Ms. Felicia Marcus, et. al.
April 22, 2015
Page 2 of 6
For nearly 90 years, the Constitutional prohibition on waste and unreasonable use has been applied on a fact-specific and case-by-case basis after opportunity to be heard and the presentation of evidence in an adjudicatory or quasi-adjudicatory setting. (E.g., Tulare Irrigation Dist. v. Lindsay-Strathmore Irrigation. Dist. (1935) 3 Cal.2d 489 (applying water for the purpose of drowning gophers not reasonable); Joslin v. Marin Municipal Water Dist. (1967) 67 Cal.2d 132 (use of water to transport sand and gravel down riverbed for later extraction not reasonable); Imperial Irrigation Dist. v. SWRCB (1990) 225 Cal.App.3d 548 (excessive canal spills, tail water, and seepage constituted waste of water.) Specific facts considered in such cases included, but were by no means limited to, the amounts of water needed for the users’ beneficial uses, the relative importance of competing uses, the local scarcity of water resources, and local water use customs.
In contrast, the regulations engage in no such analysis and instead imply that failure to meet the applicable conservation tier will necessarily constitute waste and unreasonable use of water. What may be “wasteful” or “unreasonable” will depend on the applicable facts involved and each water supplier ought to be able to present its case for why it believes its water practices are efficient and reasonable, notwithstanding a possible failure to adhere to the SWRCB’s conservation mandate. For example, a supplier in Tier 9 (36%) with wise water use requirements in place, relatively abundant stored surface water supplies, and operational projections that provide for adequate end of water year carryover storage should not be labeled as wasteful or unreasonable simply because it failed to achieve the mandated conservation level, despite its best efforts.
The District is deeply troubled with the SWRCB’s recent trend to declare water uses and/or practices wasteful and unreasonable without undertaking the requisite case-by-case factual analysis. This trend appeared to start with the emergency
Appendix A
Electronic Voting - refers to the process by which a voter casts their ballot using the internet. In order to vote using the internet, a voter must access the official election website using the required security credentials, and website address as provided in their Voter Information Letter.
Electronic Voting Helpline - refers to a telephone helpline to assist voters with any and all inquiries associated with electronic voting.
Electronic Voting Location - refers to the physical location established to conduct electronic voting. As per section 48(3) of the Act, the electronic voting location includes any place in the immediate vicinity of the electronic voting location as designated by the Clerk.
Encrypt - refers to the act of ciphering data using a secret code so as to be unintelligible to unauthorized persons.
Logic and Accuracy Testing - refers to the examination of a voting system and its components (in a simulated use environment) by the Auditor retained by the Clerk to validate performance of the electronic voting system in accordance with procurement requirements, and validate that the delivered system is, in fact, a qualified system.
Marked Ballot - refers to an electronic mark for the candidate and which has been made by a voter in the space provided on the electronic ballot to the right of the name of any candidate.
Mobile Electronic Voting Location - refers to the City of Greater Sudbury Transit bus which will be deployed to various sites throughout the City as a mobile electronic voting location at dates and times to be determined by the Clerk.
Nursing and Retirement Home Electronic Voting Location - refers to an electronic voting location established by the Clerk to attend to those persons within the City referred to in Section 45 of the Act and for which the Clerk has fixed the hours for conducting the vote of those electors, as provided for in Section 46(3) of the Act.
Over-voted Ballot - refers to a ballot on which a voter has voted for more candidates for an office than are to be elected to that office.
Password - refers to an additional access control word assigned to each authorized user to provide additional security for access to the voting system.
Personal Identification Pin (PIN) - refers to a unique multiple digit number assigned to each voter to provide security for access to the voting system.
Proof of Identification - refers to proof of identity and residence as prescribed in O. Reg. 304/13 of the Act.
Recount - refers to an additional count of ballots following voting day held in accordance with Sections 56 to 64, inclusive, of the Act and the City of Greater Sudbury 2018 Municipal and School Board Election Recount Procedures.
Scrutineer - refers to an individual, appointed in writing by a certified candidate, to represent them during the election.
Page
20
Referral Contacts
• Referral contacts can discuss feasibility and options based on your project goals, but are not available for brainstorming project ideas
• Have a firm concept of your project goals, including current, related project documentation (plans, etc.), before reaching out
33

-----

— Problem description —
Reply with one number, the count of lines in the preceding listing that hold the string "using".

— Exercise output —
2